Under our federal system of government, the regulation of purely local activities is ordinarily left to the states. However, Congress has frequently and lawfully enacted statutes, such as the Civil Rights Act of 1964, under its constitutional authority to regulate interstate commerce.
As the Supreme Court observed in Gonzales v. Raich (2005) , “case law firmly establishes Congress’ power to regulate purely local activities that are part of an economic ‘class of activities’ that have a substantial effect on interstate commerce”.
In that case, the Court upheld the supremacy of the federal Controlled Substance Act over California’s effort to legalize medical marijuana, because the activities Congress sought to regulate — the cultivation, sale and consumption of a commodity (marijuana) — were “quintessentially economic”.
But the criteria — “economic activities” that “substantially affect interstate commerce” — also defines the limits of federal power under the Commerce Clause. The local “activity” that Congress seeks to regulate via the CCRA (carrying a handgun) is not an “economic activity” that “substantially affects interstate commerce”, according to the rationale applied by the U.S. Supreme Court in United States v. Lopez (1995) — a case that should be regarded as a controlling precedent.

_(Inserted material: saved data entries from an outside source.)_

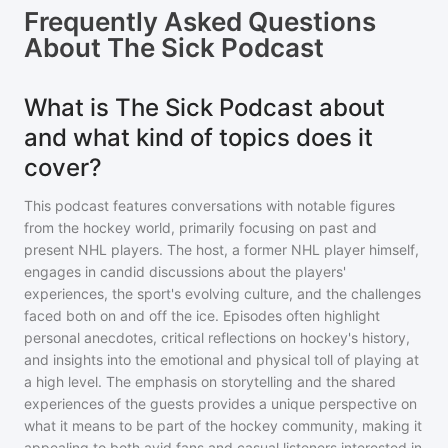
Frequently Asked Questions
About
The Sick Podcast
What is The Sick Podcast about
and what kind of topics does it
cover?
This podcast features conversations with notable figures
from the hockey world, primarily focusing on past and
present NHL players. The host, a former NHL player himself,
engages in candid discussions about the players'
experiences, the sport's evolving culture, and the challenges
faced both on and off the ice. Episodes often highlight
personal anecdotes, critical reflections on hockey's history,
and insights into the emotional and physical toll of playing at
a high level. The emphasis on storytelling and the shared
experiences of the guests provides a unique perspective on
what it means to be part of the hockey community, making it
appealing to both avid fans and casual listeners interested in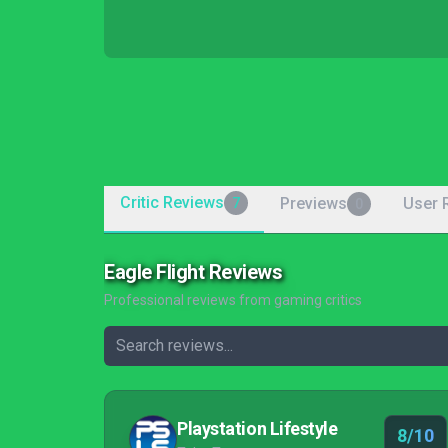
Critic Reviews
Previews
User 
7
0
Eagle Flight Reviews
Professional reviews from gaming critics
Playstation Lifestyle
8/10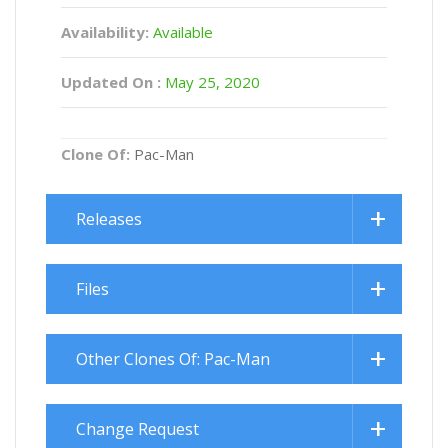
Availability:
Available
Updated On :
May 25, 2020
Clone Of:
Pac-Man
Releases
Files
Other Clones Of: Pac-Man
Change Request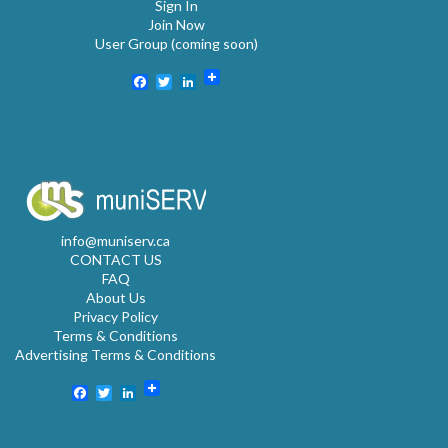
Sign In
Join Now
User Group (coming soon)
Facebook
Twitter
LinkedIn
info@muniserv.ca
CONTACT US
FAQ
About Us
Privacy Policy
Terms & Conditions
Advertising Terms & Conditions
Facebook
Twitter
LinkedIn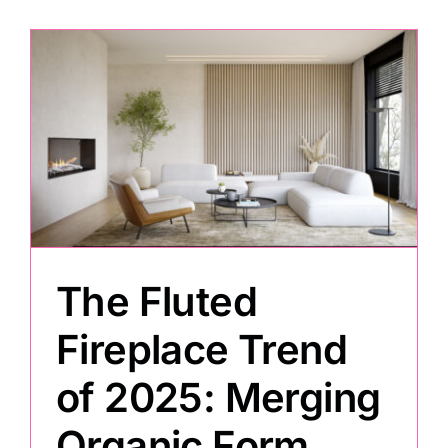
The Fluted
Fireplace Trend
of 2025: Merging
Organic Form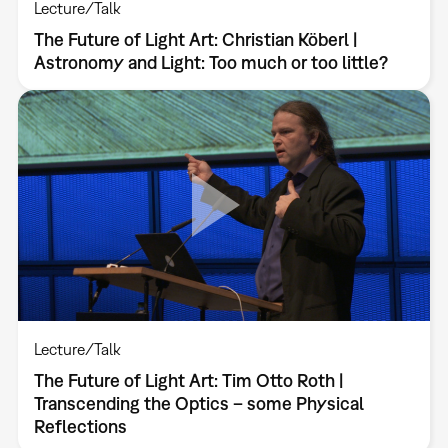
Lecture/Talk
The Future of Light Art: Christian Köberl |
Astronomy and Light: Too much or too little?
Lecture/Talk
The Future of Light Art: Tim Otto Roth |
Transcending the Optics – some Physical
Reflections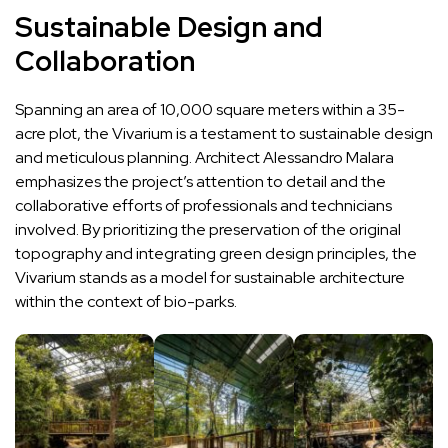
Sustainable Design and
Collaboration
Spanning an area of 10,000 square meters within a 35-
acre plot, the Vivarium is a testament to sustainable design
and meticulous planning. Architect Alessandro Malara
emphasizes the project’s attention to detail and the
collaborative efforts of professionals and technicians
involved. By prioritizing the preservation of the original
topography and integrating green design principles, the
Vivarium stands as a model for sustainable architecture
within the context of bio-parks.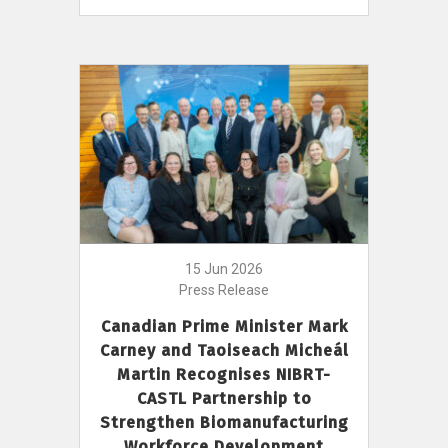
15 Jun 2026
Press Release
Canadian Prime Minister Mark
Carney and Taoiseach Micheál
Martin Recognises NIBRT-
CASTL Partnership to
Strengthen Biomanufacturing
Workforce Development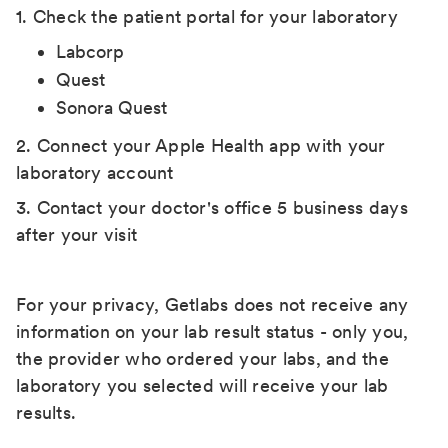
1. Check the patient portal for your laboratory
Labcorp
Quest
Sonora Quest
2. Connect your Apple Health app with your
laboratory account
3. Contact your doctor's office 5 business days
after your visit
For your privacy, Getlabs does not receive any
information on your lab result status - only you,
the provider who ordered your labs, and the
laboratory you selected will receive your lab
results.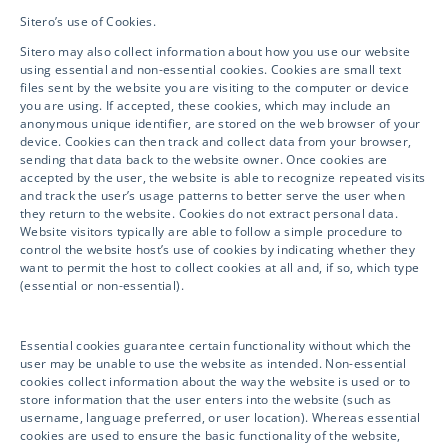
HOW WE CAN HELP ENSURE
Sitero’s use of Cookies.
YOUR CLINICAL SUCCESS!
Sitero may also collect information about how you use our website
using essential and non-essential cookies. Cookies are small text
files sent by the website you are visiting to the computer or device
you are using. If accepted, these cookies, which may include an
anonymous unique identifier, are stored on the web browser of your
Please click below to submit your inquiry
device. Cookies can then track and collect data from your browser,
and information and a representative will
sending that data back to the website owner. Once cookies are
accepted by the user, the website is able to recognize repeated visits
get in touch with you shortly.
and track the user’s usage patterns to better serve the user when
they return to the website. Cookies do not extract personal data.
Website visitors typically are able to follow a simple procedure to
We look forward to partnering with you!
control the website host’s use of cookies by indicating whether they
want to permit the host to collect cookies at all and, if so, which type
(essential or non-essential).
GET IN TOUCH
Essential cookies guarantee certain functionality without which the
user may be unable to use the website as intended. Non-essential
cookies collect information about the way the website is used or to
store information that the user enters into the website (such as
username, language preferred, or user location). Whereas essential
cookies are used to ensure the basic functionality of the website,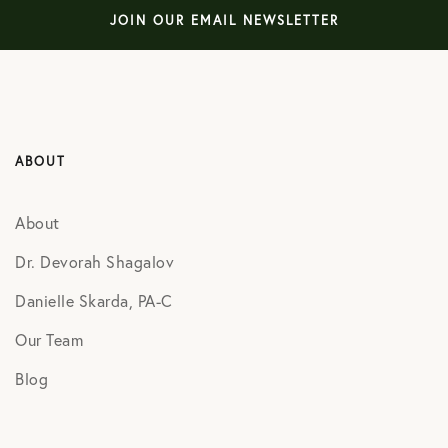
JOIN OUR EMAIL NEWSLETTER
ABOUT
About
Dr. Devorah Shagalov
Danielle Skarda, PA-C
Our Team
Blog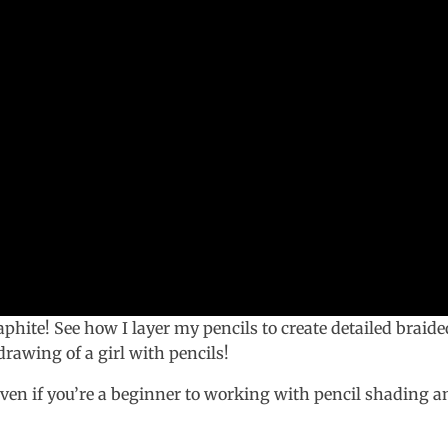
raphite! See how I layer my pencils to create detailed braide
 drawing of a girl with pencils!
even if you’re a beginner to working with pencil shading a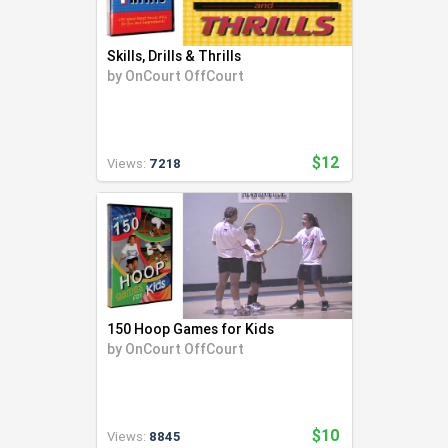
Skills, Drills & Thrills
by
OnCourt OffCourt
$12
Views:
7218
150 Hoop Games for Kids
by
OnCourt OffCourt
$10
Views:
8845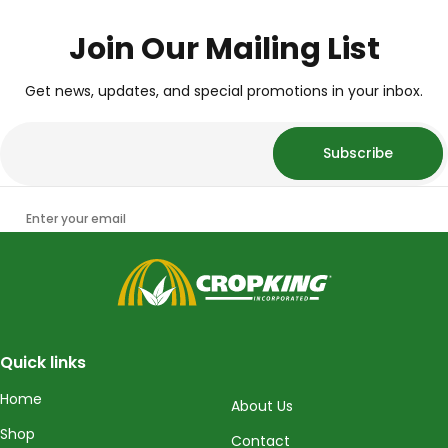
Join Our Mailing List
Get news, updates, and special promotions in your inbox.
Subscribe
Enter your email
CropKing
Quick links
Home
About Us
Shop
Contact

In Lopez, the Court overturned the conviction of a 12th-grade student pursuant to the federal Gun-Free School Zone Act of 1990 because the “activity” the act sought to prevent was not an “economic activity” that “substantially affected interstate commerce.”
There is a monumental difference between a federal law that aspires to enhance public safety (the Gun-Free School Zone Act, for example) and a federal law that seeks to hamper the ability of local law enforcement to protect and serve (the Concealed Carry Reciprocity Act). But, in both instances, we deal with federal legislation that seeks to regulate the identical local, non-economic activity — carrying a handgun. In both instances, Congress will have exceeded its authority to “regulate interstate commerce”.
Full Faith and Credit
The use of the word “reciprocity” in the bill’s name, hints at a claim that the NRA is suggesting that states like California must recognize the right to conceal carry within their borders in order to give Full Faith and Credit with respect to the public acts, records and judicial proceedings of other states.
But, as long ago determined by the Supreme Court in Pacific Employers Ins. Co. v. Industrial Accident Commission (1939), generally, a law passed to regulate events that occur domestically in one state doesn’t control the law that applies to the same activity that occurs in another state.
In that case, the Court held that the fact that both an employer and employee were Massachusetts residents did not prevent California from applying its own workers’ compensation law when the employee was injured within the state of California.
So, the fact that Nevada may permit conceal carry within its borders does not prevent California’s right to limit concealed carry within its own borders.
Whether the newly radical and stolen Republican majority on the Supreme Court will agree with its own precedents, however, will undoubtedly be tested if the CCRA ever becomes the law of the land.